Your investment in glass helps to shift from a throw-away mindset to a sustainable sensibility. Glass contains no harmful chemicals and preserves food better. At the very end, it just looks fancier on a dinner table.

How to care for glass kitchenware

If you want to pour a hot drink, make sure to use a heat-resistant container. These glasses can be used in a microwave. All other glass containers are for cold foods and drinks only and shouldn’t be used for anything else. Always read the instructions before using a glass dish.

Pitches, stemware, jugs, dessert bowls, mugs and other objects with glass have different thickness. Some of them should be hand washed and others are dishwasher-safe. I recommend hand wash only. To clean thinner glass you should use a dish washing detergent and a wet cloth. Rinse well and leave to dry. You can dry glass dished with a soft cloth.

Scrubbing glass dish is a bad idea because abrasive powder and pads spoil the coating and leave marks. The burning lens situation can damage surfaces and objects close to the glass dish. You can easily avoid it by not leaving thick glass or vases filled with water in sunlight. If your glass has a color, you can place it anywhere you want.

The glass is very clear and high-quality material.
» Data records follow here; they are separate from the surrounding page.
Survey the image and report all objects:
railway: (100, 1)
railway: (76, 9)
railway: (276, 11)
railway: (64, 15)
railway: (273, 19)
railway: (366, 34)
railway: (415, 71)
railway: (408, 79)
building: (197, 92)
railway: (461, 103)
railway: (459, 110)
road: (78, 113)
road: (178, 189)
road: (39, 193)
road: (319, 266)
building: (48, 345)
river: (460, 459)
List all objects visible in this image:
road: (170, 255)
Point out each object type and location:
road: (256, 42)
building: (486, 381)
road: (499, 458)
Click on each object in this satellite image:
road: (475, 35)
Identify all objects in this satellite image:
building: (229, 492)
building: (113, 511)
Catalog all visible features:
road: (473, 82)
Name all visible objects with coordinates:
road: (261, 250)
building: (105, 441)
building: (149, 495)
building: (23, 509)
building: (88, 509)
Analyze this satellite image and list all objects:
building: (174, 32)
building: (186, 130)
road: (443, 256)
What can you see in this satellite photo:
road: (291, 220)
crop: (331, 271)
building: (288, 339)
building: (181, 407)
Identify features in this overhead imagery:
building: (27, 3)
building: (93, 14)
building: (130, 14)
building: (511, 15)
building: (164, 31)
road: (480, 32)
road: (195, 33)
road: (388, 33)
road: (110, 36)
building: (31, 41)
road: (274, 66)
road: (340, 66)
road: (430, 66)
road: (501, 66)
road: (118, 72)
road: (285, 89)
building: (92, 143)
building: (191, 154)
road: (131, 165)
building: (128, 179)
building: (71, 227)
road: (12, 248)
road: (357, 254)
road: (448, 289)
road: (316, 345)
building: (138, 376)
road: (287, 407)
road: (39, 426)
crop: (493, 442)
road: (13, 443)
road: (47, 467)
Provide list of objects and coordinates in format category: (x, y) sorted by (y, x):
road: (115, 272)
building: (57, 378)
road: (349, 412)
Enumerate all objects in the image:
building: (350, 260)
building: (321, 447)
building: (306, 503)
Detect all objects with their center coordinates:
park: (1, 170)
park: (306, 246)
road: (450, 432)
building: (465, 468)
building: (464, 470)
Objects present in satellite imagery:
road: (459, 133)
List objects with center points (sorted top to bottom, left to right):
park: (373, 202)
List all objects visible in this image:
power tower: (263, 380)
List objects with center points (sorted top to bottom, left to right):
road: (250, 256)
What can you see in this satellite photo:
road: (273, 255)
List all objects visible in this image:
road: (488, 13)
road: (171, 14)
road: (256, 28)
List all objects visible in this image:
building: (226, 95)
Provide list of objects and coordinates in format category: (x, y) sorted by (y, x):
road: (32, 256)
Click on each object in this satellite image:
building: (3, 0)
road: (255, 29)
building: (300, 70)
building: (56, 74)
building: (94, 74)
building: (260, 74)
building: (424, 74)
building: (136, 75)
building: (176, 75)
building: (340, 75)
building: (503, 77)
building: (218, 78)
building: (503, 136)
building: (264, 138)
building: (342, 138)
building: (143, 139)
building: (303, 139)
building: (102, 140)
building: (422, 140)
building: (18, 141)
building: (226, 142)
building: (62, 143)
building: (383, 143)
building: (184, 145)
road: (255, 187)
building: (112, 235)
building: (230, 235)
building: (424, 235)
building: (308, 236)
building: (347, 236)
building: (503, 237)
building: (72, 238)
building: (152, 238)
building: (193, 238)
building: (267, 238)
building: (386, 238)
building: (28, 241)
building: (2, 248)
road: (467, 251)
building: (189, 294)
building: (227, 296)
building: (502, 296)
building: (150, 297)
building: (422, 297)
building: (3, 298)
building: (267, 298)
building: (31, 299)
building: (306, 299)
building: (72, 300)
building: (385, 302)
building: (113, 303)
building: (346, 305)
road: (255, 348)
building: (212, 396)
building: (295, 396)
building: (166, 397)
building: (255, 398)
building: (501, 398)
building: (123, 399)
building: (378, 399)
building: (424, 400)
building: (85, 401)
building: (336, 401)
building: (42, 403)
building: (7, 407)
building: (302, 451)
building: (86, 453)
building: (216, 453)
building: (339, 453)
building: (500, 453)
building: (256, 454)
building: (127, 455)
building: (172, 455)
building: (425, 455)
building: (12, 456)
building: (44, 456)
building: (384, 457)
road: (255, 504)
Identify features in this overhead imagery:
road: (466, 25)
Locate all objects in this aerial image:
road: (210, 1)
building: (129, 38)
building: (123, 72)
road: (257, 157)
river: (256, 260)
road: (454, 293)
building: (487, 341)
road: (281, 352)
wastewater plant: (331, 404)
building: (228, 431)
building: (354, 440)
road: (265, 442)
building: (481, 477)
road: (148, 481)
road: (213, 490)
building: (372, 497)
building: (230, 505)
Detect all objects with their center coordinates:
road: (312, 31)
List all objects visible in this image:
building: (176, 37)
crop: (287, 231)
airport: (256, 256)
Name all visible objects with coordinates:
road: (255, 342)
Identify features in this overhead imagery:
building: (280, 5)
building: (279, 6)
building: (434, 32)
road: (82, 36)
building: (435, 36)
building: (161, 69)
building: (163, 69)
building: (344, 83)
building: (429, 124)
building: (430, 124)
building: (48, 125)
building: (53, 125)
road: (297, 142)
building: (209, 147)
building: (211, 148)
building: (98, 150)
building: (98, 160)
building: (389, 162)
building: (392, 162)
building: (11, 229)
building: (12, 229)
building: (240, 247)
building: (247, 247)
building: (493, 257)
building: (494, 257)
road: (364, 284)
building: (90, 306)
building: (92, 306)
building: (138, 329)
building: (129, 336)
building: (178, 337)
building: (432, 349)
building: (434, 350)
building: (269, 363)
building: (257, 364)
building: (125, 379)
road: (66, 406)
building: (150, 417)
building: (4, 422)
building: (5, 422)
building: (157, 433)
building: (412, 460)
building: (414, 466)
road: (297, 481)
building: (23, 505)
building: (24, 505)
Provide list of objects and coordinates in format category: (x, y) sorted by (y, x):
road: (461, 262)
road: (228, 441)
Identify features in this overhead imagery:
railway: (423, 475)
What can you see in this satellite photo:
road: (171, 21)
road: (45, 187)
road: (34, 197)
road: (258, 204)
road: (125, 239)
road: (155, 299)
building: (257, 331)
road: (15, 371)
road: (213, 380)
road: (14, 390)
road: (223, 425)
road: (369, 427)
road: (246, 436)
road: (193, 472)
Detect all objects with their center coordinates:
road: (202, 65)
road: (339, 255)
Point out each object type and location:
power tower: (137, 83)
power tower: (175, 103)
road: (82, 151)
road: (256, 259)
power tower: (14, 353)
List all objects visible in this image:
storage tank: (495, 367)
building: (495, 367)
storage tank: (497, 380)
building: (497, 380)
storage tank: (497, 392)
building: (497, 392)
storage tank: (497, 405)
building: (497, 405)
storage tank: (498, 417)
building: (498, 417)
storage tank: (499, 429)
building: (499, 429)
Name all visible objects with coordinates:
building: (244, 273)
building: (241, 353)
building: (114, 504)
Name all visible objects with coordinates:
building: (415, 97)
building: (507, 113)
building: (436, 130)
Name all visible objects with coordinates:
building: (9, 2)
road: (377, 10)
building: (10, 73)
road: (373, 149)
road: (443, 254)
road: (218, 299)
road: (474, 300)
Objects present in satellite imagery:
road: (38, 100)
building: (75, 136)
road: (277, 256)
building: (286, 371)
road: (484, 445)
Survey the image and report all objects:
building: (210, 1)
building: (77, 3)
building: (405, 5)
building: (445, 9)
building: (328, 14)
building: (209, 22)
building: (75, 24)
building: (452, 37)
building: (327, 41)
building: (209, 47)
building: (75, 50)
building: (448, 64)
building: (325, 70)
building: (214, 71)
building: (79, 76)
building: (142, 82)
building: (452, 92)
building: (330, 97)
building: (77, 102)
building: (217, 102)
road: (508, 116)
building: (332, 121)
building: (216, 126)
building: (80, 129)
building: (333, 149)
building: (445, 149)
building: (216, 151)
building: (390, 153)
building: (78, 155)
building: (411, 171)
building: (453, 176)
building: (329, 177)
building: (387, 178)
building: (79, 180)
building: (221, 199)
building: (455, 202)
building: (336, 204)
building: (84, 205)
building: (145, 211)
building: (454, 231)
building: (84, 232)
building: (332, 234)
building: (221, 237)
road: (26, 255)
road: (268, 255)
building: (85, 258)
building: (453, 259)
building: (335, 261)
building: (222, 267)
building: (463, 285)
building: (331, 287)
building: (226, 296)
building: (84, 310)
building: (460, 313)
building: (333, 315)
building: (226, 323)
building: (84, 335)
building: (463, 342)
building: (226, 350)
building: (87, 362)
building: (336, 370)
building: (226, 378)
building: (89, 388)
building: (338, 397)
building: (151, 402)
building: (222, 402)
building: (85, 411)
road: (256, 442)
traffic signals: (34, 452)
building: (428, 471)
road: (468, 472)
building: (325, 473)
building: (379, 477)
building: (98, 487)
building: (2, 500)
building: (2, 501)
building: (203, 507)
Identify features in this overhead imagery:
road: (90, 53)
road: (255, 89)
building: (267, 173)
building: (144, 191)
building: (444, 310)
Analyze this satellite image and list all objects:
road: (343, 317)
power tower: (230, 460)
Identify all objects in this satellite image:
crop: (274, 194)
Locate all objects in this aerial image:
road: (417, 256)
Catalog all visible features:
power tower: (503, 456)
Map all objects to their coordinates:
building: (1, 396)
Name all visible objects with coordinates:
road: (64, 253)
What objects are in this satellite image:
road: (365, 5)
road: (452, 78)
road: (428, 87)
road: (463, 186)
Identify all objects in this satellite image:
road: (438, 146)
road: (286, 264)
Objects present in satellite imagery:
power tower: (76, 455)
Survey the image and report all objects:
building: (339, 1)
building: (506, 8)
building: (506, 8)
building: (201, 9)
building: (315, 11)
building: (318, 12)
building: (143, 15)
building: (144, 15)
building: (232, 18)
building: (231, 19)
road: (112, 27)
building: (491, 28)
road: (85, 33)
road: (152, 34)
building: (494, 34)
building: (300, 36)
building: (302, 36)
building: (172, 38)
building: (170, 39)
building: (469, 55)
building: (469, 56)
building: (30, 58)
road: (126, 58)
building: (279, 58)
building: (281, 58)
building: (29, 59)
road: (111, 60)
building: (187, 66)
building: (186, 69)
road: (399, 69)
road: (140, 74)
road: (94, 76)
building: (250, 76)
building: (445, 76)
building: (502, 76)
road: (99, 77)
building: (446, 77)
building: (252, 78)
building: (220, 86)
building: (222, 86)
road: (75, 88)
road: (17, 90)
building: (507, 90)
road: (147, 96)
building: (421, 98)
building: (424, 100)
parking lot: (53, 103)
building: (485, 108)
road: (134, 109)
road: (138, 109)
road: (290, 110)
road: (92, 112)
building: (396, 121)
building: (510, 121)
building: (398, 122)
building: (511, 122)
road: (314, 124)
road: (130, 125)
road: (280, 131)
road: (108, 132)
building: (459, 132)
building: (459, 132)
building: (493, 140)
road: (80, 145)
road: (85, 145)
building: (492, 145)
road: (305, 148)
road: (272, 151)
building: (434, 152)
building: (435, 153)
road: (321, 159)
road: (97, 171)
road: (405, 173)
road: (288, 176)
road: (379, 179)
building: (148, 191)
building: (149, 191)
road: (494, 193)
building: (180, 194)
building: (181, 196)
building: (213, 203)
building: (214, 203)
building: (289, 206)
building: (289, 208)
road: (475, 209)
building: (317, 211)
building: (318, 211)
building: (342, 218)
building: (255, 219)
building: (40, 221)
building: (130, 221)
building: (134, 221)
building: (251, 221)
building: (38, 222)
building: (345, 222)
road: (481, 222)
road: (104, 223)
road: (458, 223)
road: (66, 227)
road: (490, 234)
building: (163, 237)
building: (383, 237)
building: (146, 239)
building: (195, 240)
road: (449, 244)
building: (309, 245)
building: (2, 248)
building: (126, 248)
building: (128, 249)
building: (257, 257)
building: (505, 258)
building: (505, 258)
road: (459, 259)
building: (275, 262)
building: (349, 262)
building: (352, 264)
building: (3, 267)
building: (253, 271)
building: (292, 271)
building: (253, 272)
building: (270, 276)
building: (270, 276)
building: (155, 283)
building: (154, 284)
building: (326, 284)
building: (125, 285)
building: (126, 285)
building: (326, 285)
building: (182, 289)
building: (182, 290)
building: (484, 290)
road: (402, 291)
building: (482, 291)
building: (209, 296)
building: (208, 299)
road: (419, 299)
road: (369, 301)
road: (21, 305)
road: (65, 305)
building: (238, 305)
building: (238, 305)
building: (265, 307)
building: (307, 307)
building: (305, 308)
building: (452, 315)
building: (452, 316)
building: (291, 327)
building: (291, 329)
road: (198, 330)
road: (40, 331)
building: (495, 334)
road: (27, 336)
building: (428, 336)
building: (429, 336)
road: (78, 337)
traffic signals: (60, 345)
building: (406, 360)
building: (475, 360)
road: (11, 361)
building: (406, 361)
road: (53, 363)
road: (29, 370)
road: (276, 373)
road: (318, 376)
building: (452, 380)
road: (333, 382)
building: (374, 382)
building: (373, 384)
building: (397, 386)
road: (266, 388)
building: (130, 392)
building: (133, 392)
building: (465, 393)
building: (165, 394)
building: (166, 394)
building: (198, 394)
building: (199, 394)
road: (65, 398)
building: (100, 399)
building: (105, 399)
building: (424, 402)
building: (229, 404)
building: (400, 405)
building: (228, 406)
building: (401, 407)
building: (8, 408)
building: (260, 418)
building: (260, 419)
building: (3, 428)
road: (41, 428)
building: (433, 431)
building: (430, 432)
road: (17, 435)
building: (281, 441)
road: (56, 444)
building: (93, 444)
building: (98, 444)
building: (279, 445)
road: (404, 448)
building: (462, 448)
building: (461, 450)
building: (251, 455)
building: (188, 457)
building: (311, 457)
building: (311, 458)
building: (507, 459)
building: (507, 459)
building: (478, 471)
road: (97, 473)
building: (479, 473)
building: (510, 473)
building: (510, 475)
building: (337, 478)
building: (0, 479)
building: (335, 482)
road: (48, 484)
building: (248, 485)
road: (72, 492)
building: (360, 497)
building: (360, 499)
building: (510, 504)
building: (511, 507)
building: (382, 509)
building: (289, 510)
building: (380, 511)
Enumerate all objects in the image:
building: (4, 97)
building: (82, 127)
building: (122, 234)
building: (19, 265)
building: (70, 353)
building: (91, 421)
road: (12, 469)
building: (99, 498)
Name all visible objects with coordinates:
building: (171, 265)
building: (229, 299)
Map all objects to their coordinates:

It has great resistance to mechanical and chemical wear and tear. Most modern glasses can be washed in a dishwasher. You should always place glass dishes in the top rack so that they don’t touch other cookware or each other during the washing. Note that the surface of the glass will expand under high heat, so you shouldn’t stack glass dishes while warn. Wait for 10 minutes after the washing or they will stick together and crack.

Always preheat the oven for glass bakeware and heat-resistant containers.

When you preheat the oven, the gas burner or the heating element will be running at maximum power. For all electric oven owners, they can quickly generate a lot of radiant heat. Radiant heat increases the temperature of objects even more, without changing the temperature in the oven.

If you place your new glass dish in a cold oven and turn the heat on, the dish will be exposed to really high heat for almost 15 minutes. The air temperature in the oven will be cooler than the dish temperature, which will result in thermal shock.

When you place the glass dish in the preheated oven, it will be exposed to heat during the cooking cycles (your oven goes on and off to keep the temperature), but it will stay there for less time and the temperature changes won’t be so dramatic. Most modern glasses can handle small thermal stresses.

Once you know the right kinds of bakeware for your needs, you will always prepare glorious goodies. Treat yourself with completely cooked casseroles, browned muffins and bundt cakes. Half of the success depends on the choice of bakeware. The temperature at which you’re cooking is usually specified in the recipe anyways, and you will always get consistent results in terms of the taste, look and feel of your foods.